== PROMPT A ==
Write out the pumping lemma notes word for word, starting at "Now, we discover" and ending at "beyond context-free languages.".
== PROMPT B ==
Resume the pumping lemma notes, adding new sentences after the last one given.

== TEXT SHOWN ==
· · · · · · ·
Now, we discover why, several weeks ago, when we discussed the pumping lemma, I wrote "pumping lemma for regular languages". Yes, it is because we are going to be talking about the pumping lemma for context-free languages today and have our first taste of the world beyond context-free languages.
Lemma (Pumping lemma for context-free languages). Let $L \subseteq \Sigma^*$ be a context-free language. Then there exists a positive integer $n$ such that for every word $w \in L$ with $|w| \geq n$, there exists a factorization $w = uvxyz$ with $u,v,x,y,z \in \Sigma^*$ such that
- $vy \neq \varepsilon$,
- $|vxy| \leq n$,
- $uv^i xy^i z \in L$ for all $i \in \mathbb N$.
This pumping lemma is due to Bar-Hillel, Perles, and Shamir in 1961. As it turns out, there are a lot of language classes for which there are pumping lemmas (deterministic context-free languages, indexed languages, regular tree languages).
· · · · · · ·
== RECORDED INFORMATION ==
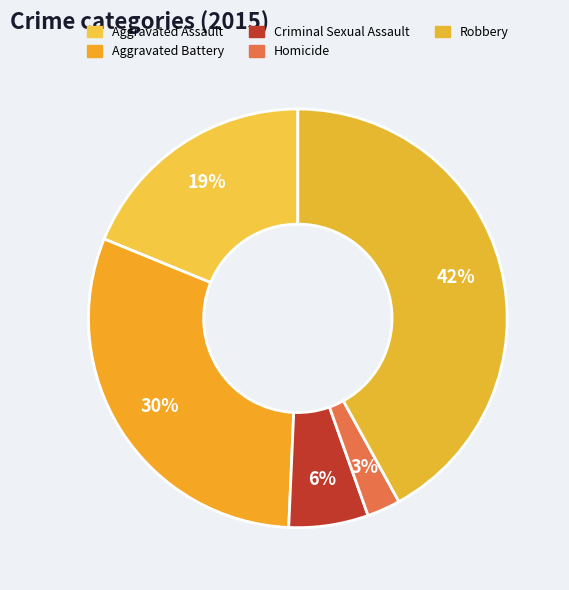

What percentage is NOT represented by Homicide?

97.4%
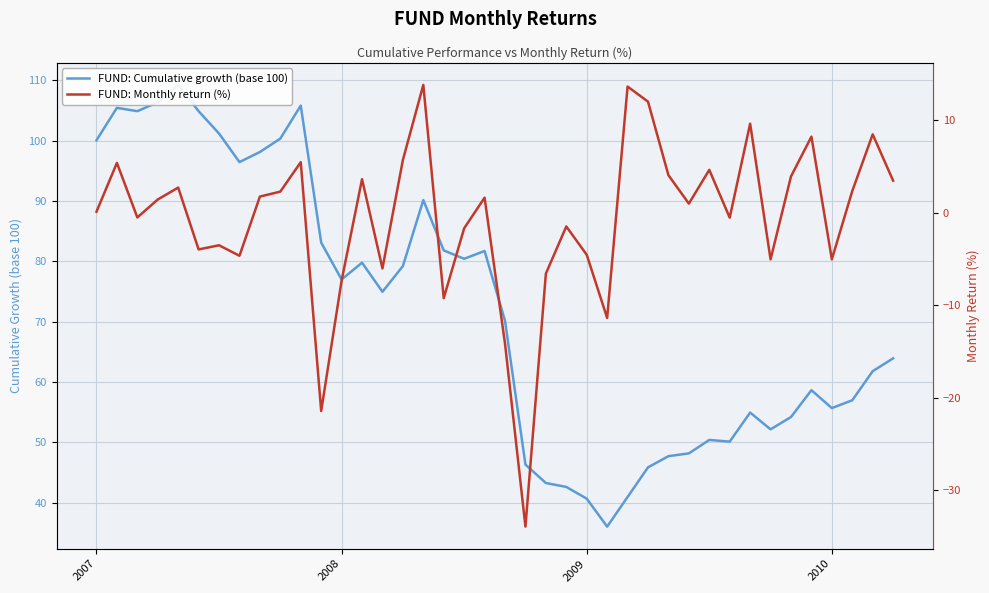

List the series in order of their overall mean, lowest first.

FUND: Monthly return (%), FUND: Cumulative growth (base 100)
· · · · · · ·
== ANSWER SECTION A ==
Now, we discover why, several weeks ago, when we discussed the pumping lemma, I wrote "pumping lemma for regular languages". Yes, it is because we are going to be talking about the pumping lemma for context-free languages today and have our first taste of the world beyond context-free languages.

== ANSWER SECTION B ==
The reasoning behind the pumping lemma for context-free languages is in the same vein as the one for regular languages. Since the description of any context-free grammar is finite, for a sufficiently long word, some aspect of its derivation must be repeated. For regular languages, this is analogous to the fact that a state will show up more than once on a path in a DFA. For context-free languages, this will be the fact that a variable appears more than once on a path in a parse tree.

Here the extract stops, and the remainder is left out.